Segment Open

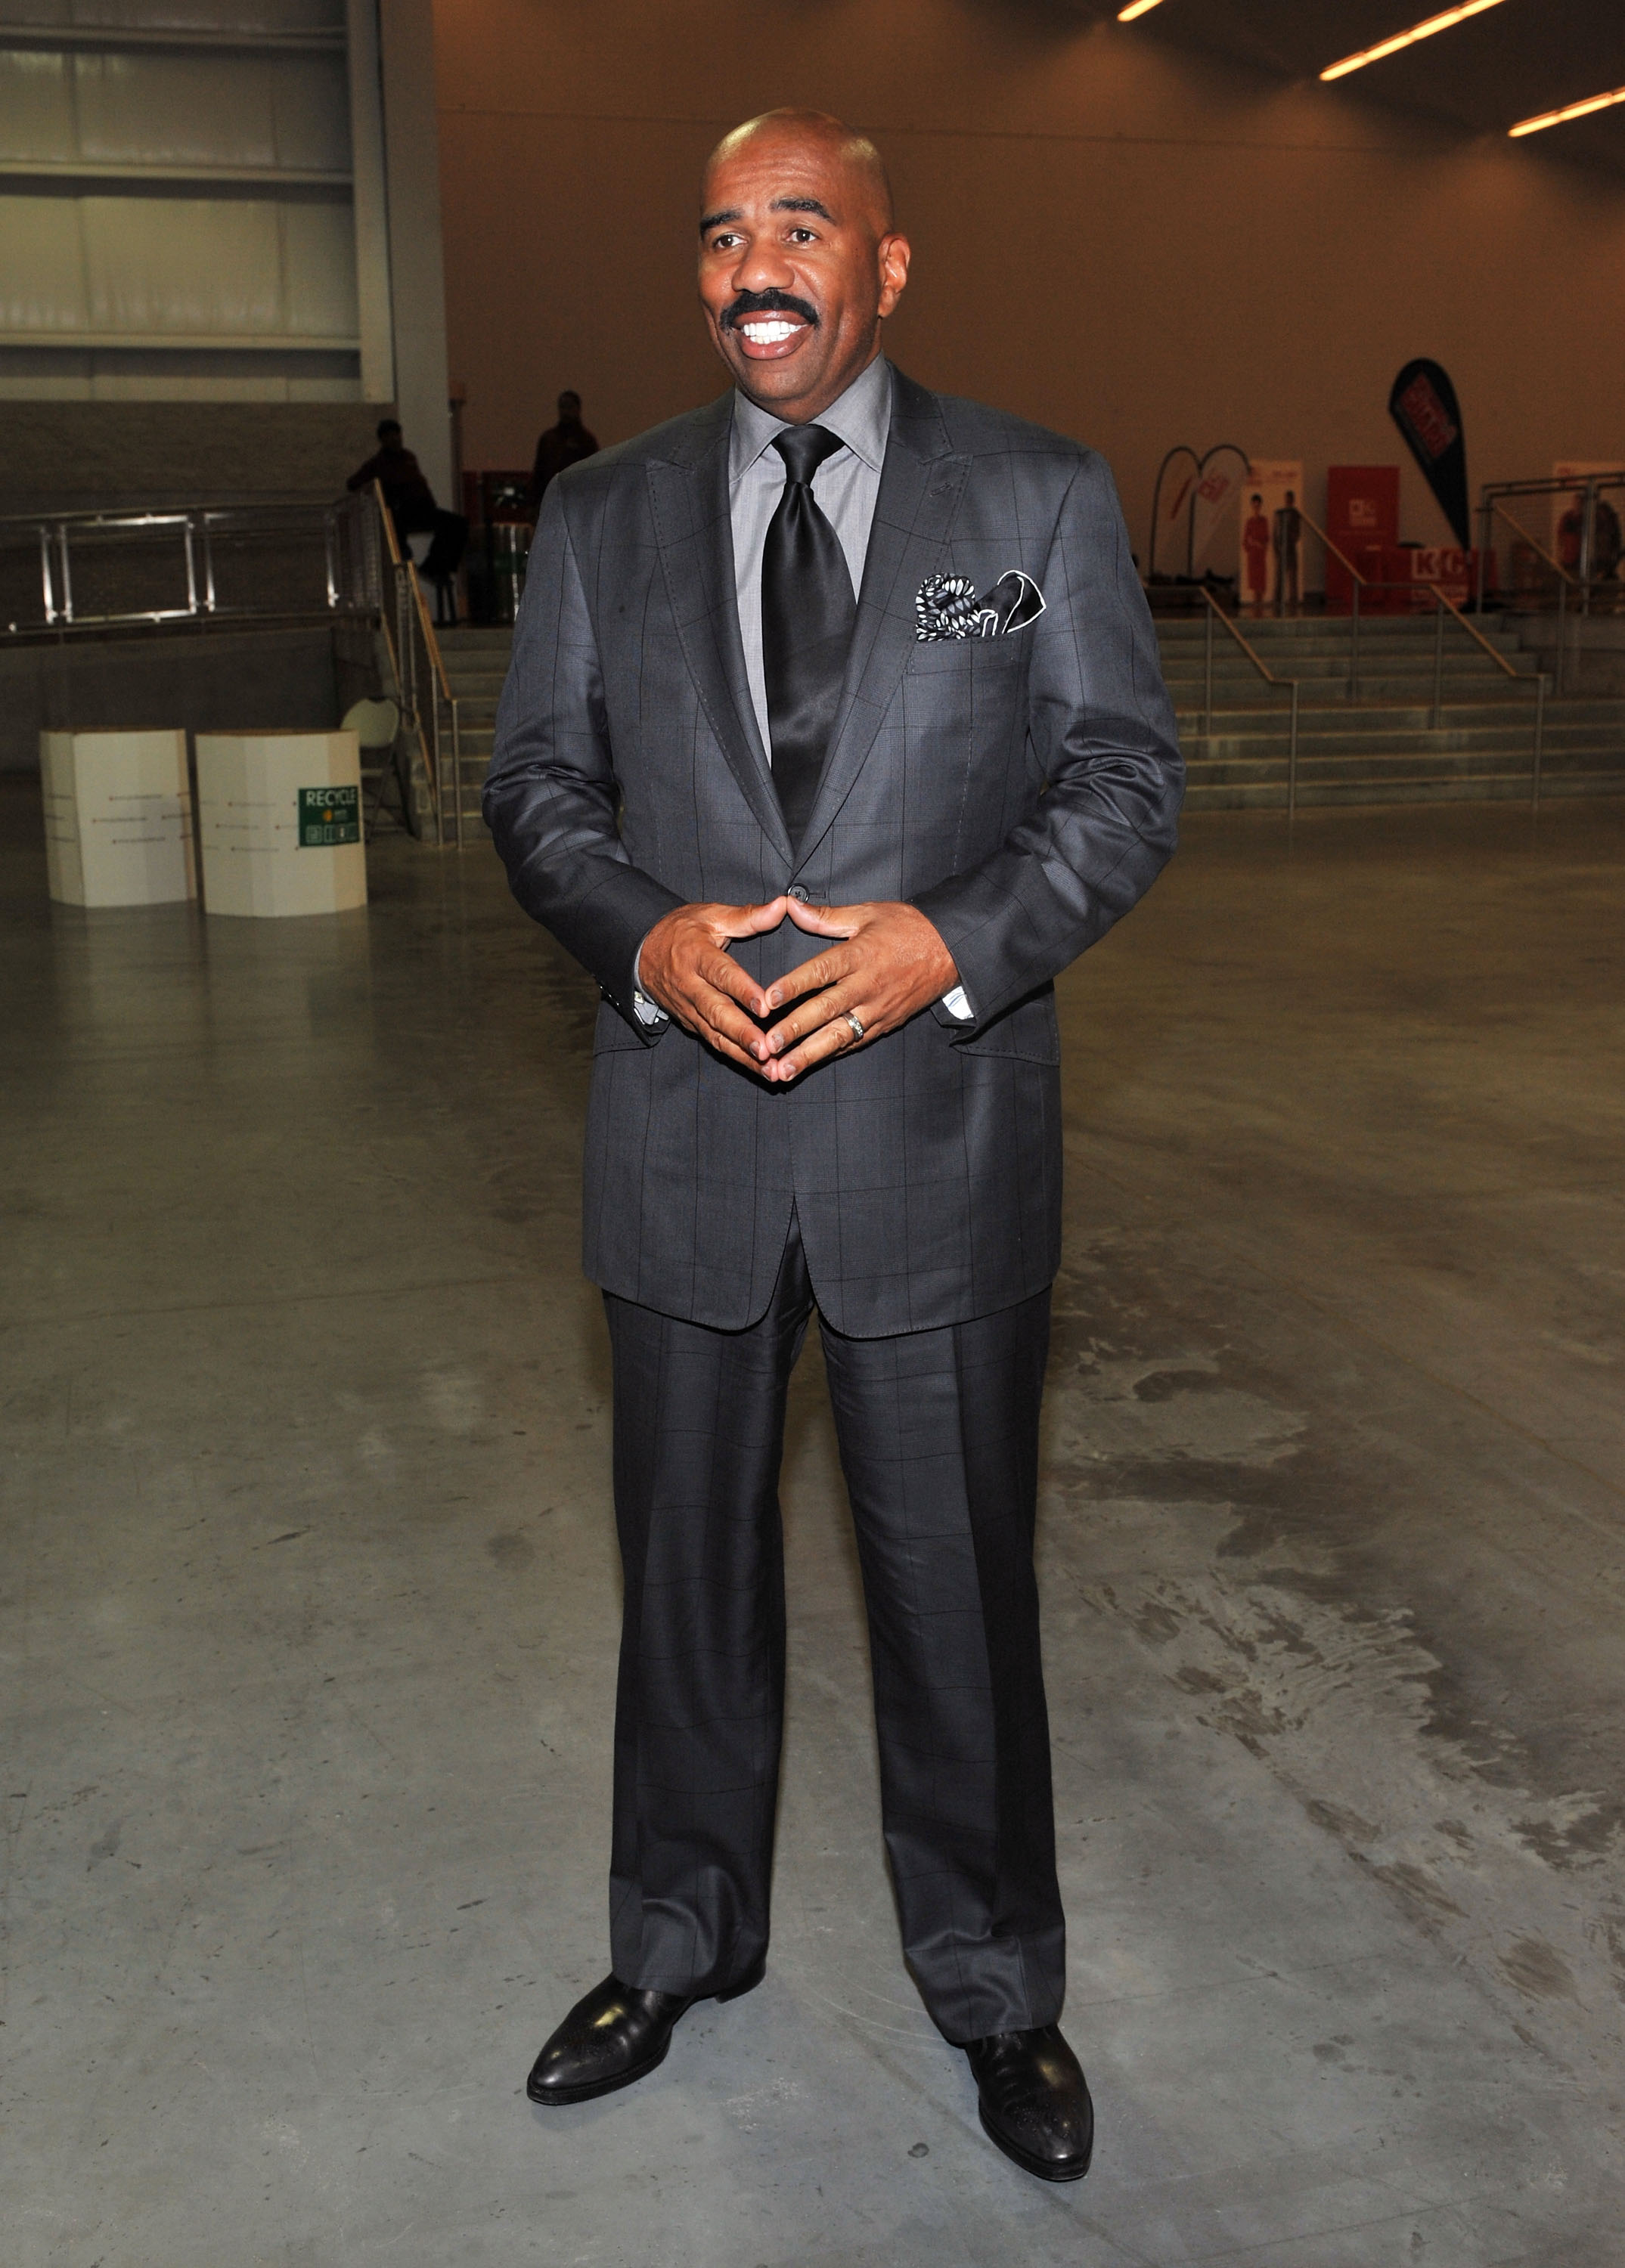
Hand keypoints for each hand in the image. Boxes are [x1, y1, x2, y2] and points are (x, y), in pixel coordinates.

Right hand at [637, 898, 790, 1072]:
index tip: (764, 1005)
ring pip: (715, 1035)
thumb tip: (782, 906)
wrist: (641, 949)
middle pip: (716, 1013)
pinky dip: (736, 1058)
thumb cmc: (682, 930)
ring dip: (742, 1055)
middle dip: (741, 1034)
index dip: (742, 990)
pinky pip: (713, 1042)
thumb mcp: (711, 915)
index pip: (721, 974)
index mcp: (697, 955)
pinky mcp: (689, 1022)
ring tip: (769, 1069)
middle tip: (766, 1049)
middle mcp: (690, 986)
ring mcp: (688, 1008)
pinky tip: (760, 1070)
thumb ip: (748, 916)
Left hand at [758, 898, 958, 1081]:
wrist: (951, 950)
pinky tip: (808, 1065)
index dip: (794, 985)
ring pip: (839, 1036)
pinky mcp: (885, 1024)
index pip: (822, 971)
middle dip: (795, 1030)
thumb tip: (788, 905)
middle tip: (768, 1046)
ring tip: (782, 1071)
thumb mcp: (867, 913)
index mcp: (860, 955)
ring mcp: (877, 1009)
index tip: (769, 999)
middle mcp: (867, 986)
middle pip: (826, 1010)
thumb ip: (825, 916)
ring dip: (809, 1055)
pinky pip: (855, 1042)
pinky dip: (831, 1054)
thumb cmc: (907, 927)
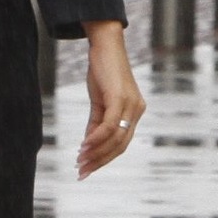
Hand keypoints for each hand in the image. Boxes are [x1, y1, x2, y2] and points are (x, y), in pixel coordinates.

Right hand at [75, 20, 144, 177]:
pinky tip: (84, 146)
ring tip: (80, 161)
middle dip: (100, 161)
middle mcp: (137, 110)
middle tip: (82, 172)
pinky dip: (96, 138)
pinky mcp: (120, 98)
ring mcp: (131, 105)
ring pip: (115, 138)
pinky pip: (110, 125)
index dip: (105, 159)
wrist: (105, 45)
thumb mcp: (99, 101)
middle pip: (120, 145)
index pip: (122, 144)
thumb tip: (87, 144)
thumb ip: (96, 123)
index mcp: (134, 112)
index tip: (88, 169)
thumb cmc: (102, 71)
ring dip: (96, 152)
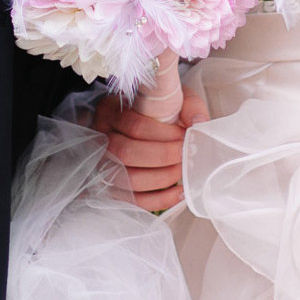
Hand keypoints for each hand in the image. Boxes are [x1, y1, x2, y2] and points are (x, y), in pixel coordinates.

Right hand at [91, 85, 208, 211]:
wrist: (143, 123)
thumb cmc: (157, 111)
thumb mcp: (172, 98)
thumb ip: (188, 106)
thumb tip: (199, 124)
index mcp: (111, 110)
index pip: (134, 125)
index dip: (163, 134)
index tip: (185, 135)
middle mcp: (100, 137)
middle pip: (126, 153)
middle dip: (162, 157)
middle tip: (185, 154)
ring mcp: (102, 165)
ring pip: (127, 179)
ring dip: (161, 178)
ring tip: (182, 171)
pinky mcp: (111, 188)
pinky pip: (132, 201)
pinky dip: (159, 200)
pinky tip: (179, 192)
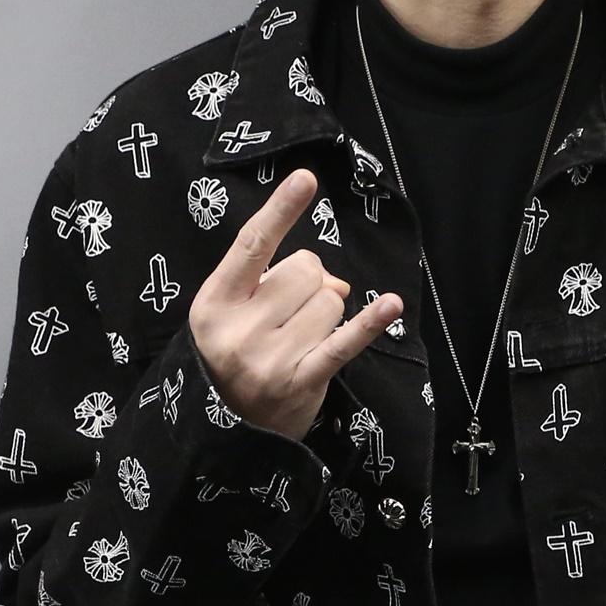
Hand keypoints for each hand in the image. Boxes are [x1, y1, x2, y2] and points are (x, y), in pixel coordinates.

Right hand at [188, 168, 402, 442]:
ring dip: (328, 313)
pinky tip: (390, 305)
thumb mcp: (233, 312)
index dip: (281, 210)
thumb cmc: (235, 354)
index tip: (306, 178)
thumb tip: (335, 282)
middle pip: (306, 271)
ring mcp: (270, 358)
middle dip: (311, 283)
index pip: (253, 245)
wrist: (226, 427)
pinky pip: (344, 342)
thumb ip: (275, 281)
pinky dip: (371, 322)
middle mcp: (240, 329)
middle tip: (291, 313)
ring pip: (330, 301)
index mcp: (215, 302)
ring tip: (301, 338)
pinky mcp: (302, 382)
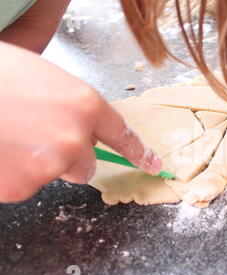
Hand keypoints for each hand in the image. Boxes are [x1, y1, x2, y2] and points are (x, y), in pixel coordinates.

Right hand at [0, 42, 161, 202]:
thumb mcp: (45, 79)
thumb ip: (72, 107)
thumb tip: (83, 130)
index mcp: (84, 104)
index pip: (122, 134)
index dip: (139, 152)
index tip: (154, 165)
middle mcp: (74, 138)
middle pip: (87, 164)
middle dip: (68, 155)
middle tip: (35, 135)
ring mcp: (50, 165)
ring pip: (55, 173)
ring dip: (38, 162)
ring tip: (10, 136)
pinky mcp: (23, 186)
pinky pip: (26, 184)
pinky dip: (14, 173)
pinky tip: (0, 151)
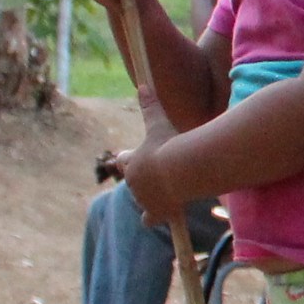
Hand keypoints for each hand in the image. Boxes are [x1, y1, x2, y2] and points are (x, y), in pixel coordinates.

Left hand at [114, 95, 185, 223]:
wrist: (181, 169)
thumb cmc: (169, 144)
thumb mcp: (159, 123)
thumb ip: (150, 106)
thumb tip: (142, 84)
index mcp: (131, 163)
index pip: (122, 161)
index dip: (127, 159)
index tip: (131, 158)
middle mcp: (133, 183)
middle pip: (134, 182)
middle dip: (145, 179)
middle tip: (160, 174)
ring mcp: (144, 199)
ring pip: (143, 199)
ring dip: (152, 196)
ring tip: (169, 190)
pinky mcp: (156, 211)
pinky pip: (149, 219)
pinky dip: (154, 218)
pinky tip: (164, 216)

Segment Closed

» **ACTIVITY**:
All of the material above is to be copied exactly, with no pictures.

» **RESULT BELOW**:
Hand keypoints for each hand in the image. Boxes are [x1, y1, x2, y2] and points are (x, y), in pixel coordinates.

Right hand at [637, 898, 790, 1072]:
index tip: (764, 1005)
ring pip: (715, 1035)
thumb tip: (782, 906)
wrist: (641, 949)
middle pip: (716, 1013)
pinky dip: (736, 1058)
thumb cmc: (682, 930)
ring dip: (742, 1055)
middle dip: (741, 1034)
index dip: (742, 990)
pinky pip: (713, 1042)
thumb mcp: (711, 915)
index pip: (721, 974)
index mcp: (697, 955)
pinky mcp: (689, 1022)
ring tip: (769, 1069)
middle tip: (766, 1049)
middle mcp: (690, 986)
ring mcp: (688, 1008)
pinky tip: (760, 1070)
thumb ip: (748, 916)
Left hand at [758, 898, 958, 1081]:
wrist: (951, 950)
pinky tip: (808, 1065)
index dip: (794, 985)
ring pip: (839, 1036)
pinky mcp: (885, 1024)
index pip: (822, 971)
middle dip: (795, 1030)
thumb tip: (788, 905)
middle tip: (768, 1046)
ring tip: (782, 1071)
thumb mcp: (867, 913)
index mcp: (860, 955)
ring mcp: (877, 1009)
index tip: (769, 999)
middle mcp: (867, 986)
middle pip: (826, 1010)
thumb ip: (825, 916)
ring dip: (809, 1055)
pinky pip: (855, 1042)
pinky dip: (831, 1054)
thumb cmc: (907, 927)
Hand keypoints for each hand in the image. Boxes are [x1, y1, x2, y2] and points are (x, y), in pixel coordinates.

Right hand at [75, 20, 144, 177]:
pinky tip: (84, 146)
ring tip: (80, 161)
middle dip: (100, 161)
middle mcp: (137, 110)
middle tip: (82, 172)
pinky dip: (96, 138)
pinky mcp: (120, 98)
ring mcp: (131, 105)
ring pip: (115, 138)
pinky pip: (110, 125)
index dip: (105, 159)
wrist: (105, 45)
thumb mcp: (99, 101)
middle pip: (120, 145)
index pip: (122, 144)
thumb tip: (87, 144)
thumb ip: (96, 123)
index mcp: (134, 112)
index tip: (88, 169)
thumb cmc: (102, 71)
ring dip: (96, 152)
Hand keypoints for each hand in the image. Boxes are [x1, y1, x2, y2] and points are (x, y), in pixel coordinates.

Right hand at [91, 85, 208, 211]:
wrist: (143, 123)
thumb cmc: (157, 111)
thumb mcp: (172, 98)
thumb ip: (188, 106)
thumb tip: (199, 124)
index mcp: (111, 110)
index pip: (134, 125)
index dip: (163, 134)
index tip: (185, 135)
middle mcp: (100, 137)
middle pip: (126, 153)
middle dip: (162, 157)
middle tip: (185, 154)
ring mcp: (102, 165)
ring pip: (127, 179)
ring dip: (161, 178)
ring tip: (182, 171)
pinky mcp: (111, 188)
pinky pip: (132, 201)
pinky dip: (159, 200)
pinky tip: (179, 192)
Hand keypoints for each hand in the image. Boxes are [x1, y1, x2, y2] and points are (x, y), in pixel coordinates.

Right hand at [188, 168, 402, 442]:
ring dip: (328, 313)
pinky tip: (390, 305)
thumb mcp: (233, 312)
index dip: (281, 210)
thumb cmc: (235, 354)
index tip: (306, 178)
thumb tip: (335, 282)
middle pip: (306, 271)
ring mcp: (270, 358)
middle dip: (311, 283)
index pip: (253, 245)
wrist: (226, 427)
pinky pip: (344, 342)
thumb ip: (275, 281)
pinky dip: (371, 322)
middle mcp: (240, 329)
middle tip: (291, 313)
ring pip: (330, 301)
index mcp: (215, 302)
ring tip: (301, 338)
pinky mcp: (302, 382)
Hand keypoints for each hand in the image. Boxes are [x1, y1, x2, y2] and points are (x, y), in pixel coordinates.

Right hand at [0, 42, 161, 202]:
thumb mcp: (45, 79)
thumb ip: (72, 107)
thumb tip: (83, 130)
index mcp: (84, 104)
index pip: (122, 134)
index dip: (139, 152)
index tip: (154, 165)
middle mcp: (74, 138)
middle pip: (87, 164)
middle dip: (68, 155)
middle tip: (35, 135)
ring mcp: (50, 165)
ring pip: (55, 173)
ring dip: (38, 162)
ring tip: (10, 136)
pinky mcp: (23, 186)
pinky pip: (26, 184)
pinky dip: (14, 173)
pinky tip: (0, 151)
Hand keypoints for each hand in the image. Boxes are [x1, y1, x2, y2] and points are (x, y), in pixel coordinates.

Left hand at [114, 95, 185, 223]:
wrist: (181, 169)
thumb cmc: (169, 144)
thumb mcp: (159, 123)
thumb ip: (150, 106)
thumb tip: (142, 84)
index mcp: (131, 163)
index pip: (122, 161)
index dip: (127, 159)
index tip: (131, 158)
middle mcp: (133, 183)
middle pip: (134, 182)
middle dip: (145, 179)
middle tip: (160, 174)
ring mcp: (144, 199)
ring pip: (143, 199)
ring dip: (152, 196)
ring tip: (169, 190)
pinky mcp: (156, 211)
pinky pip: (149, 219)
pinky dip: (154, 218)
pinky tip: (164, 216)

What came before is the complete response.